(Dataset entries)
•••

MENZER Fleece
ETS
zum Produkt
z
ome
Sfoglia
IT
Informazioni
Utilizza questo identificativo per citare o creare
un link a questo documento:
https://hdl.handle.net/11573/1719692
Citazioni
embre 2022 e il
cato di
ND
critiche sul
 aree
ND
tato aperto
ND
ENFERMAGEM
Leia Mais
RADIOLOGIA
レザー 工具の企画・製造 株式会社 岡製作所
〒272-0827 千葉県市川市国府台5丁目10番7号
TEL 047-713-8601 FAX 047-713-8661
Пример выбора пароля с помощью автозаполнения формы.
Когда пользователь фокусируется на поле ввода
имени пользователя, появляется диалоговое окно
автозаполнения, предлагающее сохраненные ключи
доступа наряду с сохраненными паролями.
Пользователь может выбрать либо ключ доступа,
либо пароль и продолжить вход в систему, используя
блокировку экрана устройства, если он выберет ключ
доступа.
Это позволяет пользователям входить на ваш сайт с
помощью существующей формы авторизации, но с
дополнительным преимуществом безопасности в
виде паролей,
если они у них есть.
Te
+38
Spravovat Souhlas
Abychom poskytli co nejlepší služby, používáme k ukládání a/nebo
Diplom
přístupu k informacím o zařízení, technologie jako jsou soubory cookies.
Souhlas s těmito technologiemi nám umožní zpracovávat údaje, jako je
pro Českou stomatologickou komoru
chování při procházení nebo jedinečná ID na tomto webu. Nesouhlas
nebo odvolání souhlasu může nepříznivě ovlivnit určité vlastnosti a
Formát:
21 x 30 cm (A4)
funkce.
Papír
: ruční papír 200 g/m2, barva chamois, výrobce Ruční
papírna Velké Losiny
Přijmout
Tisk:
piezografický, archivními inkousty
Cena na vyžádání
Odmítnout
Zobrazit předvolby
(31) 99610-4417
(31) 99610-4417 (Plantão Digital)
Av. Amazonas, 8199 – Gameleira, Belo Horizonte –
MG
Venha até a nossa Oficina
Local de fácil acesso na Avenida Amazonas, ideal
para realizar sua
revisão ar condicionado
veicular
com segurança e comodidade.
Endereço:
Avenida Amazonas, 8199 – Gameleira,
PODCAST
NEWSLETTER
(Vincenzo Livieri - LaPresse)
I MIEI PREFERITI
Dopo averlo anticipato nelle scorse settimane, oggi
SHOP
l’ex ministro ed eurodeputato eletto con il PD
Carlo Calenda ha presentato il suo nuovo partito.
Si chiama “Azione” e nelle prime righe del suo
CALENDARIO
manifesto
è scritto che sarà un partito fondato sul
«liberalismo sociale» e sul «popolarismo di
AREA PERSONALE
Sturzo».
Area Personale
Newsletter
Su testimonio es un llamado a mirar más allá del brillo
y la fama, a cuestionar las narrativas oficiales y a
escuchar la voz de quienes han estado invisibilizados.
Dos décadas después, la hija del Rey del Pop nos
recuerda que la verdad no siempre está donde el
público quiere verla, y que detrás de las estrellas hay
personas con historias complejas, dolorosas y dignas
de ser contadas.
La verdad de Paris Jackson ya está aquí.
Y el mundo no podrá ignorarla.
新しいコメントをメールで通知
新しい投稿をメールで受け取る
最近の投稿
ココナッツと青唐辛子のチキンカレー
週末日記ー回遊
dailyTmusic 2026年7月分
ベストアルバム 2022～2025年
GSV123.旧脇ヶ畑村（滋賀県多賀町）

•••

## About this exercise
Please render the listing above as a numbered list, one line per item, leaving out any blank lines.

## Result of this exercise
1. MENZER Fleece
2. ETS
3. zum Produkt
4. z
5. ome
6. Sfoglia
7. IT
8. Informazioni
9. Utilizza questo identificativo per citare o creare
10. un link a questo documento:
11. https://hdl.handle.net/11573/1719692
12. Citazioni
13. embre 2022 e il
14. cato di
15. ND
16. critiche sul
17.  aree
18. ND
19. tato aperto
20. ND
21. ENFERMAGEM
22. Leia Mais
23. RADIOLOGIA
24. レザー 工具の企画・製造 株式会社 岡製作所
25. 〒272-0827 千葉県市川市国府台5丁目10番7号
26. TEL 047-713-8601 FAX 047-713-8661
27. Пример выбора пароля с помощью автозаполнения формы.
28. Когда пользователь фокусируется на поле ввода
29. имени пользователя, появляется диалоговое окно
30. автозаполнения, предлагающее сохраненные ключи
31. доступа наряду с сохраненными паролями.
32. Пользователь может выбрать либо ключ доступа,
33. либо пароль и продолжить вход в систему, используя
34. блокировку экрана устройства, если он выберет ключ
35. доступа.
36. Это позволяет пользователям входить на ваш сайт с
37. помощью существующей формы авторизации, но с
38. дополнительным преимуществом безопасности в
39. виде паролей,
40. если они у них есть.
41. Te
42. +38
43. Spravovat Souhlas
44. Abychom poskytli co nejlepší služby, používáme k ukládání a/nebo
45. Diplom
46. přístupu k informacím o zařízení, technologie jako jsou soubory cookies.
47. Souhlas s těmito technologiemi nám umožní zpracovávat údaje, jako je
48. pro Českou stomatologickou komoru
49. chování při procházení nebo jedinečná ID na tomto webu. Nesouhlas
50. nebo odvolání souhlasu může nepříznivě ovlivnit určité vlastnosti a
51. Formát:
52. 21 x 30 cm (A4)
53. funkce.
54. Papír
55. : ruční papír 200 g/m2, barva chamois, výrobce Ruční
56. papírna Velké Losiny
57. Přijmout
58. Tisk:
59. piezografický, archivními inkousty
60. Cena na vyžádání
61. Odmítnout
62. Zobrazit předvolby
63. (31) 99610-4417
64. (31) 99610-4417 (Plantão Digital)
65. Av. Amazonas, 8199 – Gameleira, Belo Horizonte –
66. MG
67. Venha até a nossa Oficina
68. Local de fácil acesso na Avenida Amazonas, ideal
69. para realizar sua
70. revisão ar condicionado
71. veicular
72. com segurança e comodidade.
73. Endereço:
74. Avenida Amazonas, 8199 – Gameleira,
75. PODCAST
76. NEWSLETTER
77. (Vincenzo Livieri - LaPresse)
78. I MIEI PREFERITI
79. Dopo averlo anticipato nelle scorse settimane, oggi
80. SHOP
81. l’ex ministro ed eurodeputato eletto con il PD
82. Carlo Calenda ha presentato il suo nuovo partito.
83. Si chiama “Azione” e nelle prime righe del suo
84. CALENDARIO
85. manifesto
86. è scritto che sarà un partito fondato sul
87. «liberalismo sociale» e sul «popolarismo di
88. AREA PERSONALE
89. Sturzo».
90. Area Personale
91. Newsletter
92. Su testimonio es un llamado a mirar más allá del brillo
93. y la fama, a cuestionar las narrativas oficiales y a
94. escuchar la voz de quienes han estado invisibilizados.
95. Dos décadas después, la hija del Rey del Pop nos
96. recuerda que la verdad no siempre está donde el
97. público quiere verla, y que detrás de las estrellas hay
98. personas con historias complejas, dolorosas y dignas
99. de ser contadas.
100. La verdad de Paris Jackson ya está aquí.
101. Y el mundo no podrá ignorarla.
102. 新しいコメントをメールで通知
103. 新しい投稿をメールで受け取る
104. 最近の投稿
105. ココナッツと青唐辛子のチキンカレー
106. 週末日記ー回遊
107. dailyTmusic 2026年7月分
108. ベストアルバム 2022～2025年
109. GSV123.旧脇ヶ畑村（滋賀県多賀町）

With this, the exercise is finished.